_İş Talebi 1_
Mescid-i Aksa baskınlarına ilişkin metne göre bu tür baskınların geçmişte neden olduğu sonuçları sıralayın.
_İş Talebi 2_
Aşağıdaki ifadelerin Mescid-i Aksa baskınlarına ilişkin metinle uyuşup uyuşmadığını belirtin. Her biri için evet ya da hayır deyin ve metnin belirleyici sözcüklerini aynen alıntılayın.
(a) Baskına 153 yerleşimci katıldı.
(b) Baskın tek bir grup halinde başlatıldı.
(c) İsrail Tapınak Grupları, baskın çağrısını sosyal medya üzerinden yaptı.
_İş Talebi 3_
Mescid-i Aksa baskınlarına ilişkin metne göre 153 yerleşimcinin katıldığı baskın haftanın hangi günü düzenlendi?

_Verilen Metin_
────────
Yerleşimcilerin Mescid-i Aksa’ya baskınları sürüyor

Yerleşimcilerin Mescid-i Aksa’ya baskınları sürüyor
TT

Yerleşimcilerin Mescid-i Aksa’ya baskınları sürüyor

Yerleşimcilerin Mescid-i Aksa’ya baskınları sürüyor

Yahudi yerleşimciler, radikal örgütlerin Yahudi Purim Bayramı’nın bitiminin ardından yaptıkları çağrılar doğrultusunda dün Mescid-i Aksa’ya baskın yaptılar.
Kudüs İslami Vakıflar İdaresi, pazar günü düzenlenen baskına 153 yerleşimcinin katıldığını duyurdu. Baskının ayrı gruplar halinde el-Meğaribe (Faslılar) Kapısı’ndan başlatıldığını belirtti.
İsrail Tapınak Grupları, Yahudilere sosyal medya üzerinden Mescid-i Aksa’nın merkezine kutlama havasında baskın yapma çağrısında bulundu.
Yerleşimcilerin baskınları ile eş zamanlı olarak Mescid-i Aksa’ya ve kapılarına konuşlanan askeri polisler, baskın sırasında yerleşimcilere eşlik ederek korudu. Görgü tanıkları onlarca yerleşimcinin Mescid-i Aksa’ya saldırdığını, Tevrat okudukları ve kutlama törenleri gerçekleştirdikleri bilgisi paylaştı.
Aşırılık yanlıları, Yahudi bayramlarının olduğu dönemlerde hak iddia etmek, cami yerine tapınaklarını inşa etmek için Mescid-i Aksa’ya düzenli olarak baskın yapıyorlar. Söz konusu baskınlar geçmişte pek çok kez tansiyonun yükselmesine, intifadalara ve halk ayaklanmalarına neden olmuştu.
────────
_Kayıtlı Veriler_

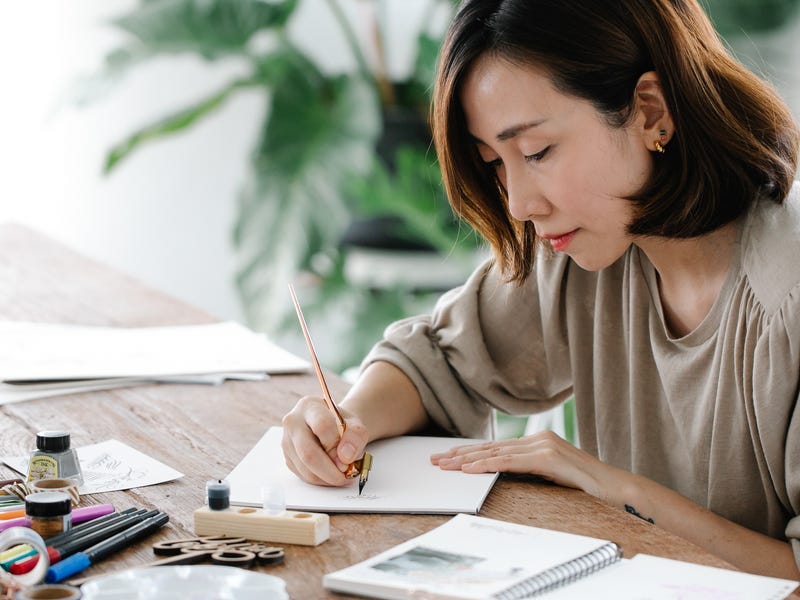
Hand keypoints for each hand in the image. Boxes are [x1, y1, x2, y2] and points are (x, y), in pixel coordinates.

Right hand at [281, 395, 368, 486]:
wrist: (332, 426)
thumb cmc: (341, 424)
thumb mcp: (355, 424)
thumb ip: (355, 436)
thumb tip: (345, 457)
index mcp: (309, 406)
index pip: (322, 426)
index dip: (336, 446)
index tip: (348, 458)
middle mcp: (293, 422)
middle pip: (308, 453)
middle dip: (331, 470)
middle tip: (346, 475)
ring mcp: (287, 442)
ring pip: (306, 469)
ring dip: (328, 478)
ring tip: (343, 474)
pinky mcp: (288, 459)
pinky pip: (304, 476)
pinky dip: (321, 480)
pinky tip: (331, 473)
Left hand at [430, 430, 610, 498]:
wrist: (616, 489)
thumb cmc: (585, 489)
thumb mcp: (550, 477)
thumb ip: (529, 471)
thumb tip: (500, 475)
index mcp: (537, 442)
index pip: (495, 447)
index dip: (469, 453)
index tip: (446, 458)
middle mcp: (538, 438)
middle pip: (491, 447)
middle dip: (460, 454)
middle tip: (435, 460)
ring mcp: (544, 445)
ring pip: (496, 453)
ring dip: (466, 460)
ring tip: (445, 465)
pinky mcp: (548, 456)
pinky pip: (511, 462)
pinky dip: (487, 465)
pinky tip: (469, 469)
────────
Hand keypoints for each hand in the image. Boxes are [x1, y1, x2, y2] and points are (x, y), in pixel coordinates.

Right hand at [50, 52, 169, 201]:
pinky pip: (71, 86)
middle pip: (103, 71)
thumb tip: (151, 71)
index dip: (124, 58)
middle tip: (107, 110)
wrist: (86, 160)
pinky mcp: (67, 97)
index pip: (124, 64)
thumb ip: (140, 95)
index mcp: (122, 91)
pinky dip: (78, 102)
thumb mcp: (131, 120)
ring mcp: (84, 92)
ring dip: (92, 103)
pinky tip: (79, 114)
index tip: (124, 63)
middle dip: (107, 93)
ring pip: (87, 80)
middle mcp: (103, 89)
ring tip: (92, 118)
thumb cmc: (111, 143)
────────
_Yanıtınız 1_
Metne göre baskınlar geçmişte şu sonuçlara yol açmıştır:
- tansiyonun yükselmesi
- intifadalar
- halk ayaklanmaları

_Yanıtınız 2_
(a) Evet: "baskına 153 yerleşimcinin katıldığını duyurdu"
(b) Hayır: "Baskının ayrı gruplar halinde el-Meğaribe (Faslılar) Kapısı’ndan başlatıldığını belirtti."
(c) Evet: "İsrail Tapınak Grupları, Yahudilere sosyal medya üzerinden Mescid-i Aksa’nın merkezine kutlama havasında baskın yapma çağrısında bulundu."

_Yanıtınız 3_
Baskın pazar günü düzenlendi.